▶ **EXERCISE**: Return all the lines below in which the string "frac" appears.

▶ **DATA FOR THIS TASK**:
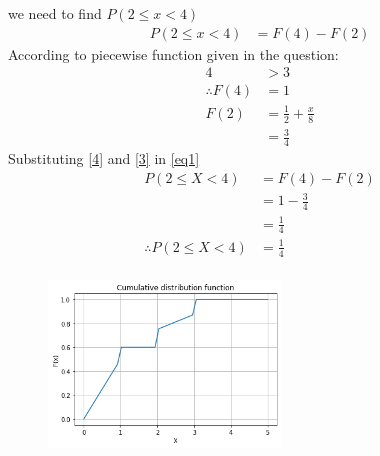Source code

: \documentclass[journal,12pt,twocolumn]{IEEEtran}
\begin{document}
we need to find $ P(2 \leq x<4) $
\begin{align}
P(2 \leq x<4)&=F(4)-F(2) \label{eq1}
\end{align}
According to piecewise function given in the question:\\

\begin{align}
4&>3\\
\therefore F(4)&=1 \label{3} \\
F(2)&=\frac{1}{2}+ \frac{x}{8}\\
 &=\frac{3}{4} \label{4}
\end{align}
Substituting \eqref{4} and \eqref{3} in \eqref{eq1}
\begin{align}
P(2 \leq X <4)&=F(4)-F(2)\\
&=1-\frac{3}{4}\\
&=\frac{1}{4}\\
\therefore P(2 \leq X <4)&=\frac{1}{4}\\
\end{align}


\begin{figure}[htb!]
\begin{center}
\includegraphics[width=0.55\textwidth]{assignment2.png}
\end{center}
\end{figure}
\end{document}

▶ **EXERCISE SOLUTION**:
F(2)&=\frac{1}{2}+ \frac{x}{8}\\
 &=\frac{3}{4} \label{4}
&=1-\frac{3}{4}\\
&=\frac{1}{4}\\
\therefore P(2 \leq X <4)&=\frac{1}{4}\\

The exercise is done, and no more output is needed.